I started out as a technician out in the field for a year and then landed a corporate consultant role which I worked in for three and a half years. During this time, I started losing my passion and there was less consultancy work, and in 2015 I was made redundant. At the time, I thought it was the worst thing to ever happen. But I took some time to think again what made me happy – that was still, of course, science.
I was super lucky to land a ‘statewide science presenter’ role at Scitech. This basically meant I was one of the people in the big red trucks, travelling all across Western Australia to run shows and workshops! After two years, I realised that educating children is what really made me happy. I enrolled in a Master of Teaching (Primary) and the rest is history.
I had completed my undergraduate degree at Curtin’s main campus, but this time I completed my studies online full-time, as well as working as an out-of-school-hours care educator and then as a kindergarten educator.
What advice do you have for someone considering a career change into teaching?
Life is too short to not make the changes for you! Take the plunge and study at Curtin. Teaching is extremely rewarding (and you get your steps up).
How did you juggle postgraduate study with other priorities e.g. paid work?
A weekly planner is your best friend. At the start of every study period, I put due dates, tutorial, lecture and practicum days into my diary. Each week I would write goals for myself. If I completed more than my goal, even better! The key is definitely making your goals achievable and not putting too much pressure on yourself. Ask the questions and be active in all your tutorials – all my professors were amazing and always willing to help you.

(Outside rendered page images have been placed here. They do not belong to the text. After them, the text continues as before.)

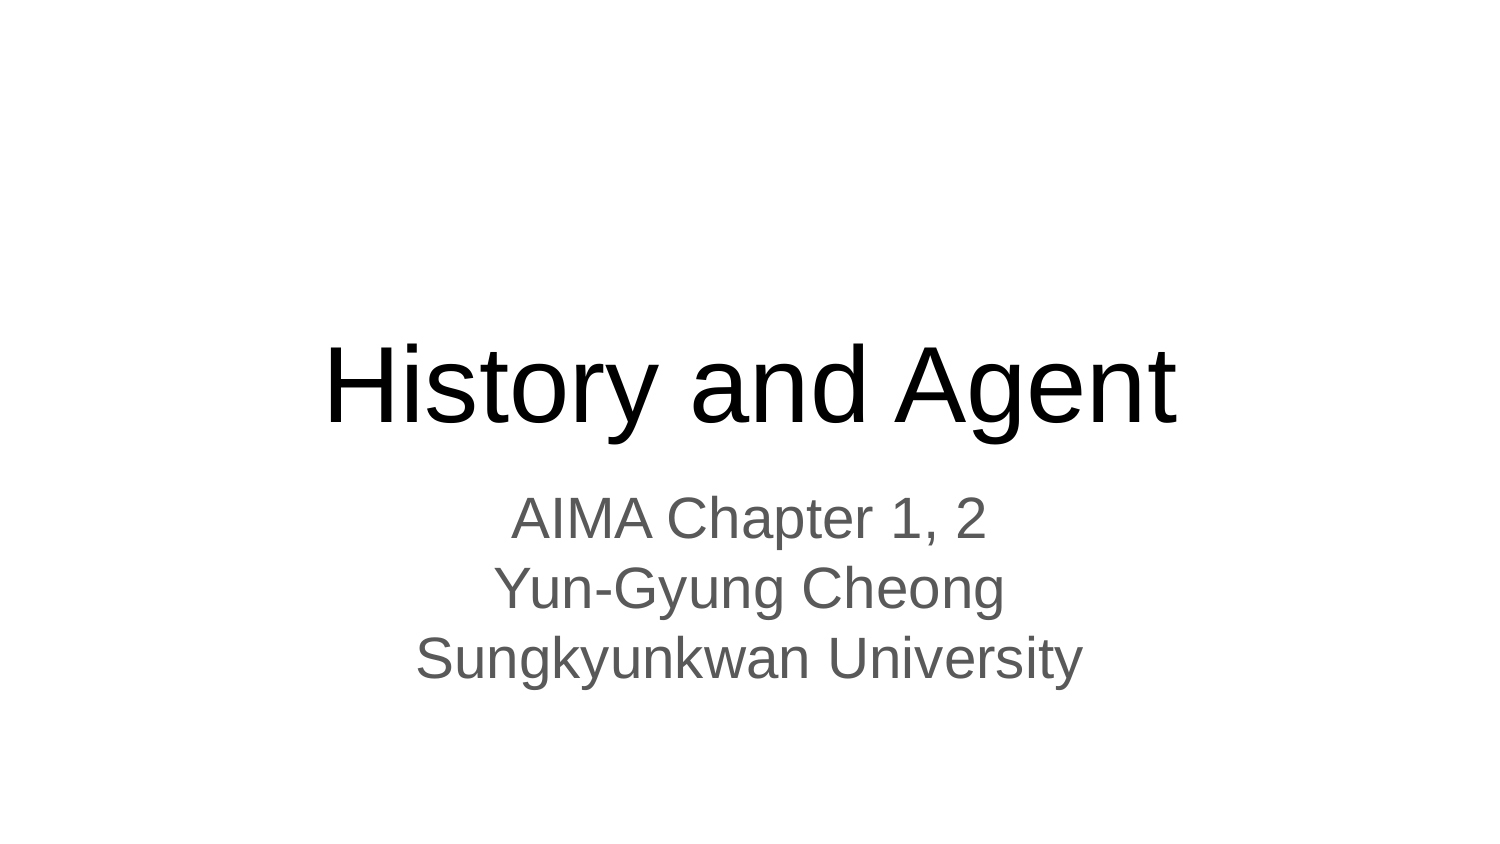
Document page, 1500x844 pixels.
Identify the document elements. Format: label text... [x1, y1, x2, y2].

title History and Agent [51, 122, 1449, 459]
subtitle AIMA Chapter 1, 2 Yun-Gyung Cheong Sungkyunkwan University [51, 464, 1449, 595]
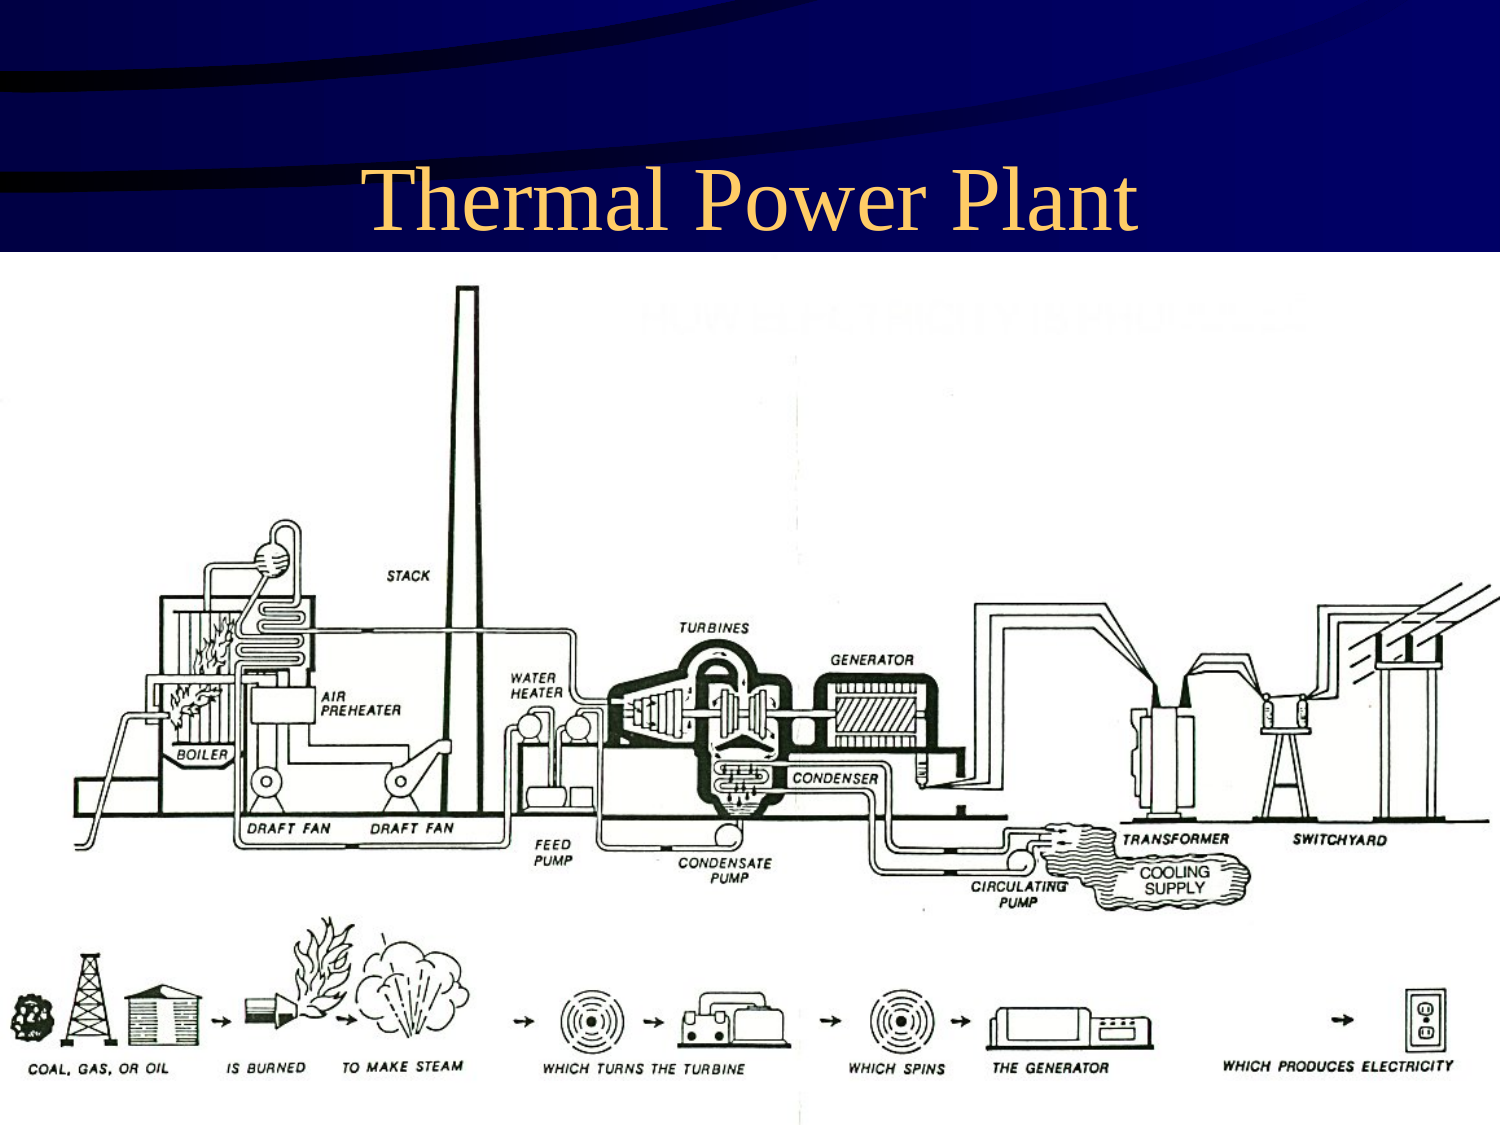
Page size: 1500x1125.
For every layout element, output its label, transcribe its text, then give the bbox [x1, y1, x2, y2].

title Thermal Power Plant [112, 99, 1388, 250]
picture [0, 252, 1500, 1125]
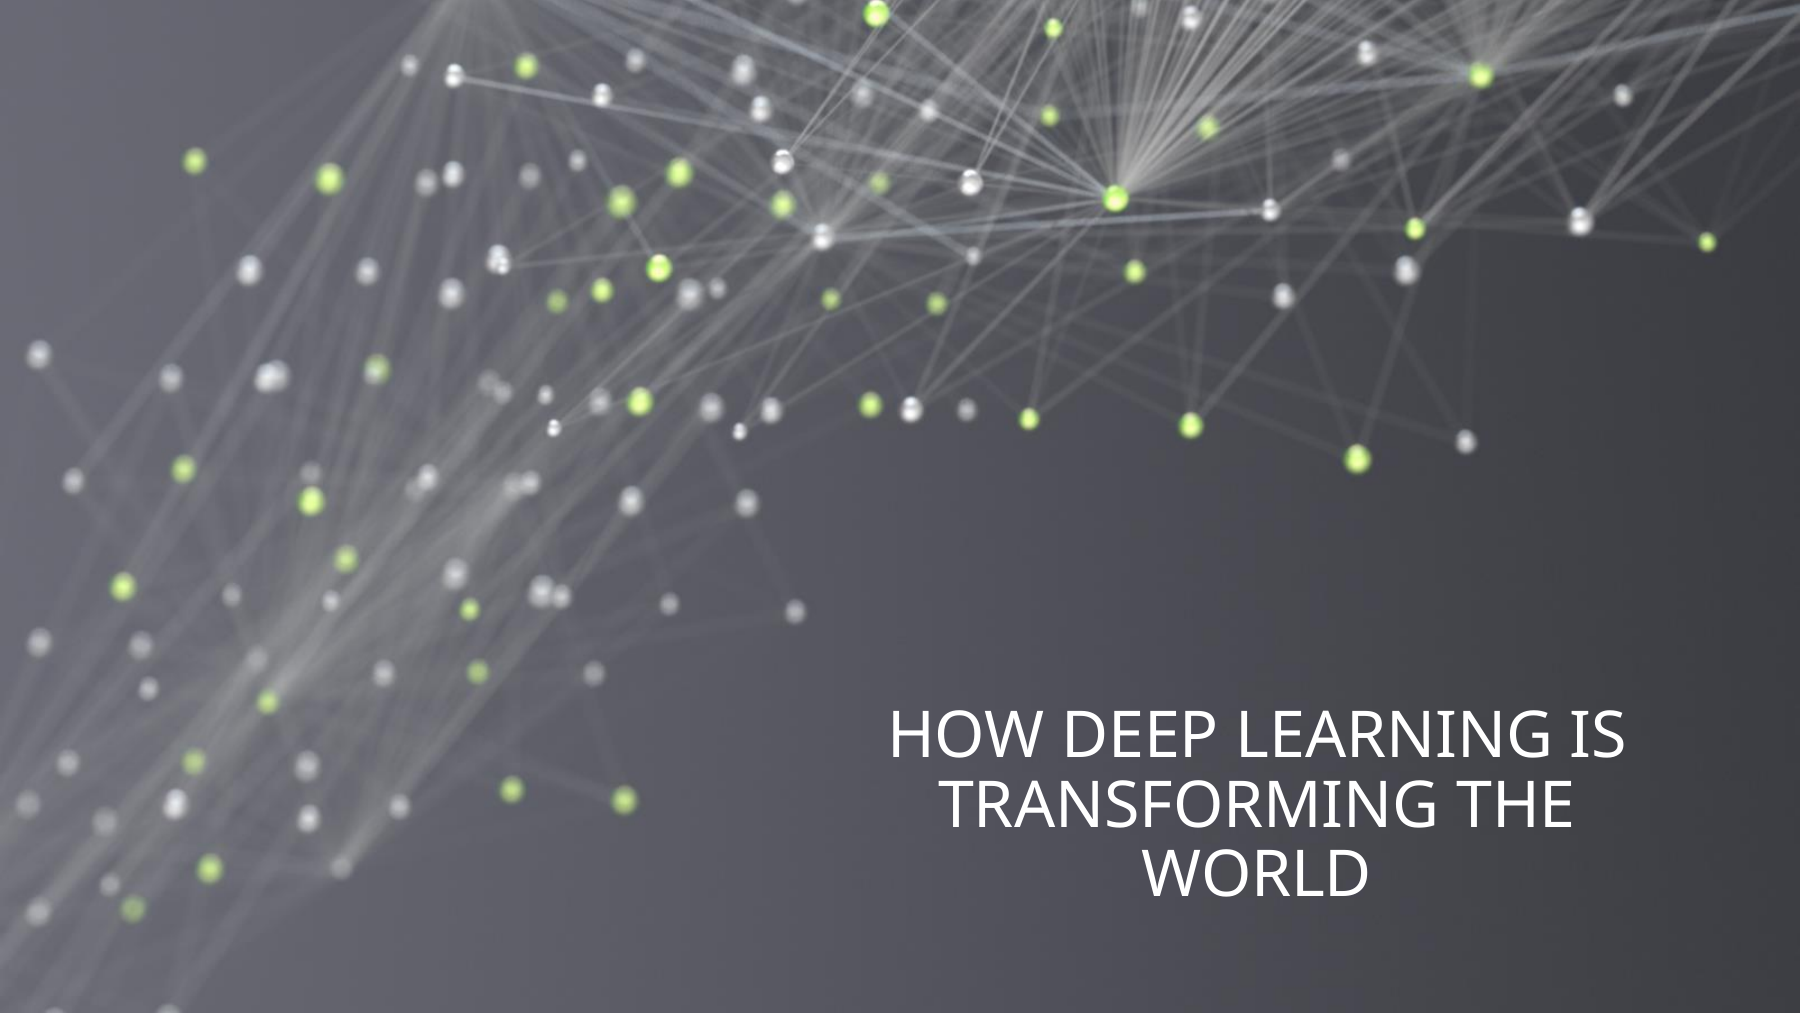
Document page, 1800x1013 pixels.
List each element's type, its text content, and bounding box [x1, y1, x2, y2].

picture [0, 0, 1800, 1013]
title How deep learning is transforming the world [815, 692, 1699, 919]
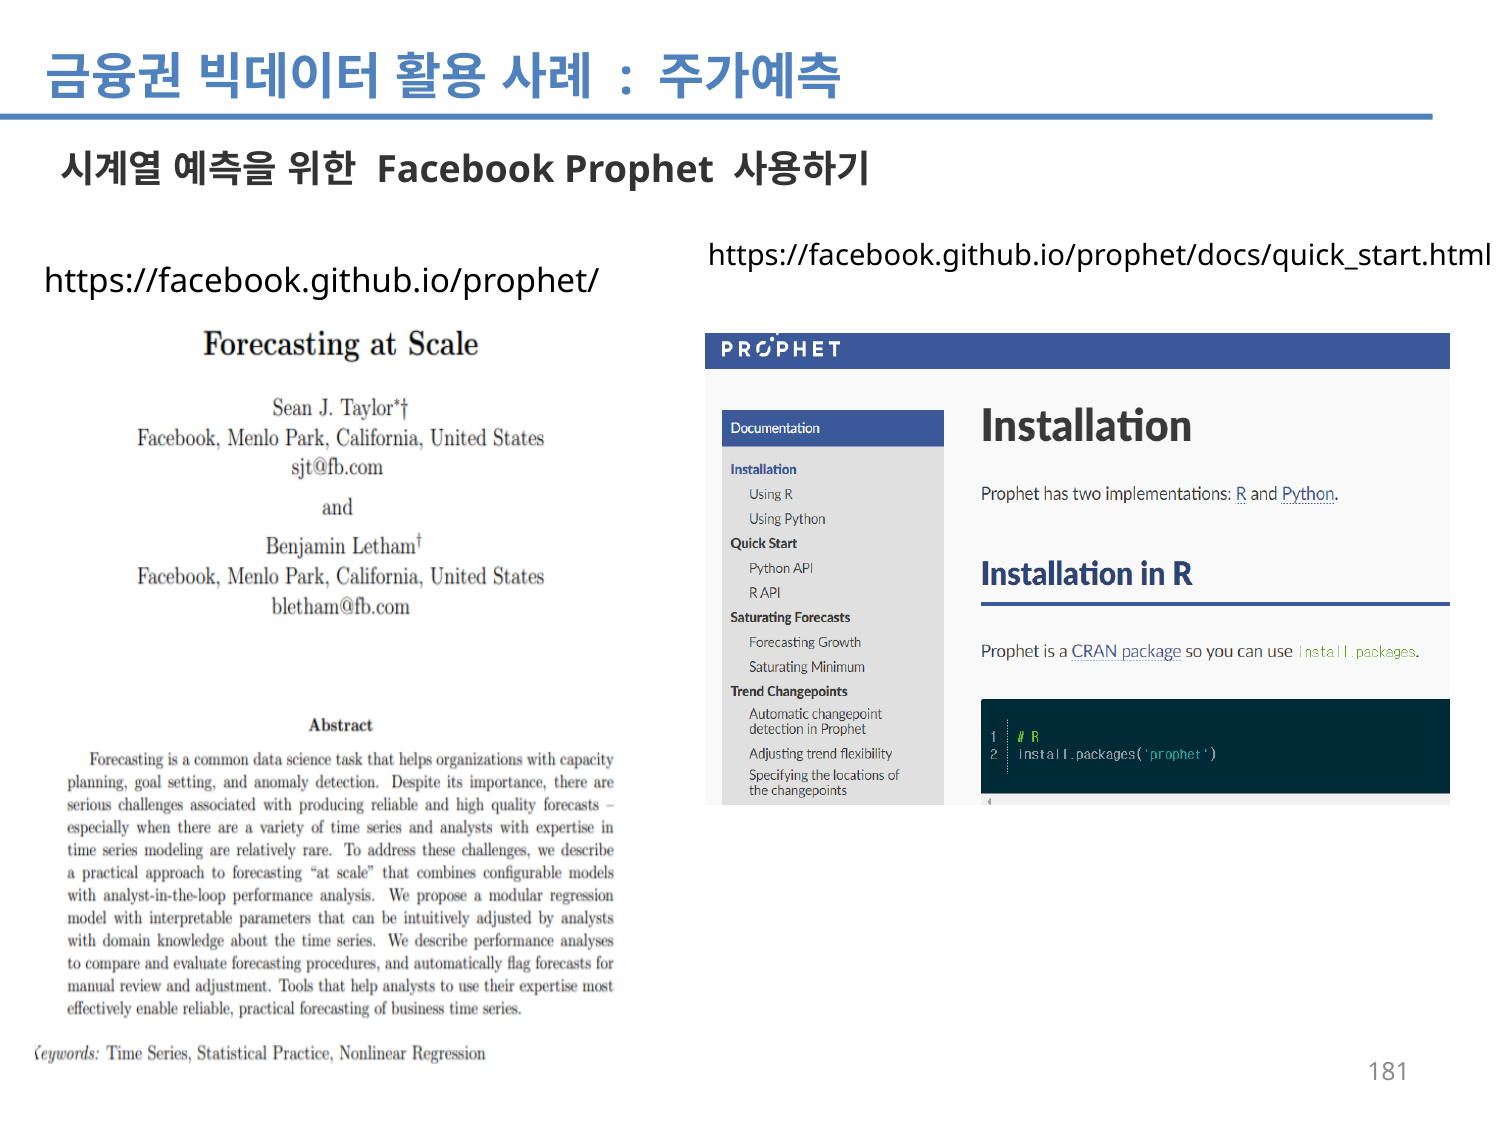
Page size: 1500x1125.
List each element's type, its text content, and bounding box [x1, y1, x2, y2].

What were the most challenging and rewarding aspects of the course?
The biggest challenge was getting back into study, but you slowly find your own rhythm. As my course was online, it involved a lot of videoing and recording yourself. Hearing and seeing yourself on film is always daunting, but it ended up being great to reflect on how to improve in your pedagogy.
The practicums were rewarding and always a highlight, and the master degree offered four opportunities to practise all the aspects we learned in our theory units. I also met so many wonderful people that I still keep in touch with now. The ultimate reward was landing a job as a graduate teacher!
You were a Statewide Science Presenter at Scitech. Based on this experience, what are some of your top tips to help kids learn?
Our science program at Scitech was extremely hands-on and I incorporate this a lot into my everyday teaching. I know for one, that I was one of those students who struggled with worksheet after worksheet. There are so many great physical resources around that benefit students. Also, your passion rubs off on the kids. An engaging teacher engages students in learning!
What do you think makes a good teacher?
A good teacher is a teacher who builds the relationships with their students before diving head first into the curriculum. You just can’t expect all students to engage in their learning if the classroom environment isn’t inclusive and welcoming.
I’ve recently started as a year 4/5 teacher at Oakwood Primary School and our first week together involved team building challenges, writing an Acknowledgement of Country together and brainstorming on our classroom agreement (which we refer to for our behaviour management).
Anything you wish you had known prior to starting your first year as a teacher?
Put yourself out there, make the connections and be prepared to always be learning.
You will always feel busy as a teacher – there’s a lot to do, and of course, a lot to learn.
Take the time to look after your wellbeing.